|Something will be lost when Wrigley isn't Wrigley and Tribune isn't Tribune|
We have the Wrigley Building and the Tribune Tower. Across the street from each other, for decades they gave the impression to all who entered the area that this was a classic portion of Chicago.
IT MAY WELL be the one point within Chicago (which is barely over 175 years old) that one could mistake for those centuries-old structures that give many cities overseas their sense of wonder and history.
So what does it mean that pretty soon, there’s a good chance that neither structure will serve the purpose for which it was originally built.
The Wrigley Building that served as corporate offices for the Wrigley Co. (chewing gum, and for many years the Chicago Cubs) was sold off in 2011 to the Zeller Realty Group and the founders of Groupon. A plug by Sinatra in "My Kind of Town" wasn't enough to save it.
Now, Tribune Media (the broadcast end of the old Tribune Co.) says it wants to sell off the gothic tower that it commissioned in an international architecture contest and where it has been based since 1925.
NINE DECADES WORTH of being the headquarters of Col. Robert McCormick’s media empire that included the Chicago Tribune, its printing facilities and the studios of WGN – both radio and television (although the latter moved to their Bradley Place studios decades ago).
|Moving up along Michigan (Avenue that is) back in the past|
Literally, the company says it has hired Eastdil Secured to do studies to figure out just who, if anyone, would be interested in buying the building from the media company.

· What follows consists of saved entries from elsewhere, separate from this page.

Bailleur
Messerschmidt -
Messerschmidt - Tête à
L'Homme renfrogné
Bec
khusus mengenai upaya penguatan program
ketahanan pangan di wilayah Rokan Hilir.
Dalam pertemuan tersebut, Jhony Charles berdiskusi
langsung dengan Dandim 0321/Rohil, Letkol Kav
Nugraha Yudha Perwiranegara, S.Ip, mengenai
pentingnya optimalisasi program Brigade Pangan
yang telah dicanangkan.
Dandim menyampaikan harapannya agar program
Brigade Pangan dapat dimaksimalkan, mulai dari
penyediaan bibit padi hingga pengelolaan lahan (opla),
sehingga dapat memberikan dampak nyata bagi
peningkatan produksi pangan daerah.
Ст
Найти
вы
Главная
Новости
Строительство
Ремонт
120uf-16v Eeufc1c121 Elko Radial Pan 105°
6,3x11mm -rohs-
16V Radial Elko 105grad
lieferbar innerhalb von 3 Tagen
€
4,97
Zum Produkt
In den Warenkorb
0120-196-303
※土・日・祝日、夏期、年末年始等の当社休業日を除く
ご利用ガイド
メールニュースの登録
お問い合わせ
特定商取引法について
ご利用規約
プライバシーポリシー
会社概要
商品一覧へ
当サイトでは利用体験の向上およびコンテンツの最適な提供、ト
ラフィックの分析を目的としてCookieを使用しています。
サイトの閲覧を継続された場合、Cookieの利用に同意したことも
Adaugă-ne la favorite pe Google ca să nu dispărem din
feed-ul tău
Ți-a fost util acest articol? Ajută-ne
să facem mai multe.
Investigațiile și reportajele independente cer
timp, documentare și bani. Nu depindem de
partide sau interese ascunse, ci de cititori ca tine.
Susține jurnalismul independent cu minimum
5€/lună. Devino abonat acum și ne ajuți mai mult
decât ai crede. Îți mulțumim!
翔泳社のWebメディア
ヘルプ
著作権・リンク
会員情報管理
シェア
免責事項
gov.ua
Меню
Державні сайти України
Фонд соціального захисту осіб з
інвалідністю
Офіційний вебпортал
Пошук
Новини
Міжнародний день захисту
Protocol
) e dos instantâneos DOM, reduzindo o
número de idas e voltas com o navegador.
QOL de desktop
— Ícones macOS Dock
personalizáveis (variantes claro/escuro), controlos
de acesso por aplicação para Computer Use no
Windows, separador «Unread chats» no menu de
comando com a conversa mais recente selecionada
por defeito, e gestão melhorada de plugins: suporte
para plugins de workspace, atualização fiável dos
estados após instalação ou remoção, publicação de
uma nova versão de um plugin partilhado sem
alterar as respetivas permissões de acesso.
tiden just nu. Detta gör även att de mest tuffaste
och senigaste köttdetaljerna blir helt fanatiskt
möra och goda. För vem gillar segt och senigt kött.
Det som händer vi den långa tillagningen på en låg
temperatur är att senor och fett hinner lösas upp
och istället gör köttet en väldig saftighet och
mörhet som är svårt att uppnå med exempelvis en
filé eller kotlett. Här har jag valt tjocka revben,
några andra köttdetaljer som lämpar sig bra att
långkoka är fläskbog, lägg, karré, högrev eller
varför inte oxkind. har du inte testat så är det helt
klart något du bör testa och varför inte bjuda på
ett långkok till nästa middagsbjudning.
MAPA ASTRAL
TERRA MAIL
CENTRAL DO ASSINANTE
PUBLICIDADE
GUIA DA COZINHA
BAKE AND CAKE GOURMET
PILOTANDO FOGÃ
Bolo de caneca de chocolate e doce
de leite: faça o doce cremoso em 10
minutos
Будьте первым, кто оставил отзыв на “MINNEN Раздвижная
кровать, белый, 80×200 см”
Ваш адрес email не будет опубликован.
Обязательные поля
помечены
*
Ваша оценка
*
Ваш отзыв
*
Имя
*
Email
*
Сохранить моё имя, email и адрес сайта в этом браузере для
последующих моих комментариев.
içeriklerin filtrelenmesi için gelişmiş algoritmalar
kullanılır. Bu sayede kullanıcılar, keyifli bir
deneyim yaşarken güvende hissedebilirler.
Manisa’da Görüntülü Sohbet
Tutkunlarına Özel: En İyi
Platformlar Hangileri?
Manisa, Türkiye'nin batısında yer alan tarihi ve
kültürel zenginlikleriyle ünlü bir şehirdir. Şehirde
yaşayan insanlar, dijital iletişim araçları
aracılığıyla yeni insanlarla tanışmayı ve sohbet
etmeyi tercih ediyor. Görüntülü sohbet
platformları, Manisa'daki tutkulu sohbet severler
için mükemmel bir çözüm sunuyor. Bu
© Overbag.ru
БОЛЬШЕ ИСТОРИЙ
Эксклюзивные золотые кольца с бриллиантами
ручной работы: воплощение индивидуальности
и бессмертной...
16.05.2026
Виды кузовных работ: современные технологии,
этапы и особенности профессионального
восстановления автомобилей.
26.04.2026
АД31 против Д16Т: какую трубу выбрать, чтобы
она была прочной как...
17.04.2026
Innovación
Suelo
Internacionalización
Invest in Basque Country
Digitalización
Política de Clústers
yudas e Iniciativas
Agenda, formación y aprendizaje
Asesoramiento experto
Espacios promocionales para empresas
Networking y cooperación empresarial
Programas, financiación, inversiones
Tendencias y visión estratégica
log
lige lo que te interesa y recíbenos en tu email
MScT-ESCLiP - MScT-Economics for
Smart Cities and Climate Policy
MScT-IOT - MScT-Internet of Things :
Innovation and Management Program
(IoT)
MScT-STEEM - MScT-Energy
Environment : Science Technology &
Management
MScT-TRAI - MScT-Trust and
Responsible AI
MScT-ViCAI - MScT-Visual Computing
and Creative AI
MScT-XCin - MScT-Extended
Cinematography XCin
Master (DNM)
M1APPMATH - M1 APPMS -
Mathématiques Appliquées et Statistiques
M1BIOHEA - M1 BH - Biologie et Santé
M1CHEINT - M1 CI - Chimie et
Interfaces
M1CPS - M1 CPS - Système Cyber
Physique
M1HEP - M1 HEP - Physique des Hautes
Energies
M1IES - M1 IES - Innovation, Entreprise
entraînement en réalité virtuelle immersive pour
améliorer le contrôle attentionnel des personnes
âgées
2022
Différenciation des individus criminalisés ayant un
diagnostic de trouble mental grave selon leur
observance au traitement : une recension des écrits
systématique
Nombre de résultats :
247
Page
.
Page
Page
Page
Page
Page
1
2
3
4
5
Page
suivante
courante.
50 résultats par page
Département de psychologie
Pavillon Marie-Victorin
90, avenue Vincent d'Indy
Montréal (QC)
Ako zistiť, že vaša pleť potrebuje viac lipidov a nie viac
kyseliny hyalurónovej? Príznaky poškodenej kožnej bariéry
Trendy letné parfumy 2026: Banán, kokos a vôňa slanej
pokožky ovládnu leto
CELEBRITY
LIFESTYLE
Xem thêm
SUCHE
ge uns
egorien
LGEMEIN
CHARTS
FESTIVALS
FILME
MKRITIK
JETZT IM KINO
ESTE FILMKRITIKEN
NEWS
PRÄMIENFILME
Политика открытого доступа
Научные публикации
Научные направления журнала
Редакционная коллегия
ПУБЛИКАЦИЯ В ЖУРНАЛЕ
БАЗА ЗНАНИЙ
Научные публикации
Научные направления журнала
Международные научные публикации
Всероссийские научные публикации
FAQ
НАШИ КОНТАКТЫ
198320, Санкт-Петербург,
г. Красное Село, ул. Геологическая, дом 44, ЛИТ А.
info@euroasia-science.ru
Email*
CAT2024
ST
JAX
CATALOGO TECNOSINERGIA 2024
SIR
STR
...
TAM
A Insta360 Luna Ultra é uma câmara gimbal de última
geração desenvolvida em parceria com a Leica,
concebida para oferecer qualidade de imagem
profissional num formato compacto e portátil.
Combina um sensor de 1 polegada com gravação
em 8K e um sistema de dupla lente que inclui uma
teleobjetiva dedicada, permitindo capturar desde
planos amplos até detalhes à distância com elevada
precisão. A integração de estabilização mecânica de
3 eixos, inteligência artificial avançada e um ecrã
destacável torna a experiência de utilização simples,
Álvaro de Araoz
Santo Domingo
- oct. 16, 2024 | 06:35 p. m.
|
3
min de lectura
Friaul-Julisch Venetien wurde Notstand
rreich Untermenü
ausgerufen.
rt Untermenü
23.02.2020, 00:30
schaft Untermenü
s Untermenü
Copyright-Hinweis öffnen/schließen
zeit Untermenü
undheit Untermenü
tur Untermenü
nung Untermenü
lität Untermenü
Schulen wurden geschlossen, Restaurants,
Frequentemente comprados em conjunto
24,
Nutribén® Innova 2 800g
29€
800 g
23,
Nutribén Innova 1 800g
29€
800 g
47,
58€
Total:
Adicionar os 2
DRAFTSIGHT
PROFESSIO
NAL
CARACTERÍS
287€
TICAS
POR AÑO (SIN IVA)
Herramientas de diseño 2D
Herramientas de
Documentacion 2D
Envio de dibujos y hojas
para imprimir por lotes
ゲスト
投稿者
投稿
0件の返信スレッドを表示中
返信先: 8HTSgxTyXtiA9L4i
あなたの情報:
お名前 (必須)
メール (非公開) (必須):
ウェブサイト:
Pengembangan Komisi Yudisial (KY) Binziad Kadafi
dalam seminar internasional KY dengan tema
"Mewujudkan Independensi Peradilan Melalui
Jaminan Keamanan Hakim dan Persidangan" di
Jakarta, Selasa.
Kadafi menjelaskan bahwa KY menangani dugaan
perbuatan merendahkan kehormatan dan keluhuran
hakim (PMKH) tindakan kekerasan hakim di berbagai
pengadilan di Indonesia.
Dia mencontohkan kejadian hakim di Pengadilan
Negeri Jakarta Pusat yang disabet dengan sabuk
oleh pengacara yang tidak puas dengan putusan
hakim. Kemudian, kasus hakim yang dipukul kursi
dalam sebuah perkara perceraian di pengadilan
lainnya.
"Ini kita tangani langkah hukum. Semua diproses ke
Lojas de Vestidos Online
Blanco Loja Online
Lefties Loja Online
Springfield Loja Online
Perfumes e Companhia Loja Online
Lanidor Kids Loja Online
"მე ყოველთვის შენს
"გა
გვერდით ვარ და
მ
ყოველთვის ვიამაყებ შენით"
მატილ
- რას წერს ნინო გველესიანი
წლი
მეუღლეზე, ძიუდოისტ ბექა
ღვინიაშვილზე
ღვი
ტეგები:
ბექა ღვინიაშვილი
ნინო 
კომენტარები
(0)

No word on how quickly anything could happen – although anyone who has been paying attention knows that there has been speculation for decades that the day would come when the Chicago Tribune would no longer operate out of the Tribune Tower.
Considering the newspaper already publishes (as in physically prints the paper) from a massive complex on Chicago Avenue just northwest of the downtown area, perhaps we should wonder why this move didn’t happen much earlier.
BUT WHAT HAPPENS when the Wrigley Building literally has nothing more to do with the Wrigley Co., AND when Tribune Tower becomes just a 36-story, 462-foot-tall building for corporate entities that have a taste for the overly-grandiose when it comes to office space.
Or worse yet, filled up with more retail space so that we won’t be able to distinguish the Tribune Tower from any other storefront along Michigan Avenue.
What becomes of all those stones collected from historic sites around the world? Will they merely make for a more eccentric Gap? You can “remember the Alamo” by seeing the stone while sitting inside a Starbuck’s coffee joint?
And what of those stones that were installed in the building with much fanfare earlier this year – the bricks from the old Comiskey Park and from Wrigley Field following last winter’s outfield renovation?
PERHAPS IT IS best to bring up Comiskey – which has been dead as a ballpark and buried under asphalt for a quarter-century now.
|What will it become by 2025?|
There are those who will let their sense of sentiment linger on and on about how special that structure was. There will be similar talk about how special Wrigley and Tribune structures were on Michigan Avenue in the old days.
While a younger generation will want to believe that nothing from before their realm of existence could possibly matter. Which is a shame!
Because while I know some deals can take years to complete, I think it will be a shame that the Tribune won’t spent another decade as owners of their own building. You have to admit that a full century there would have been something of significance.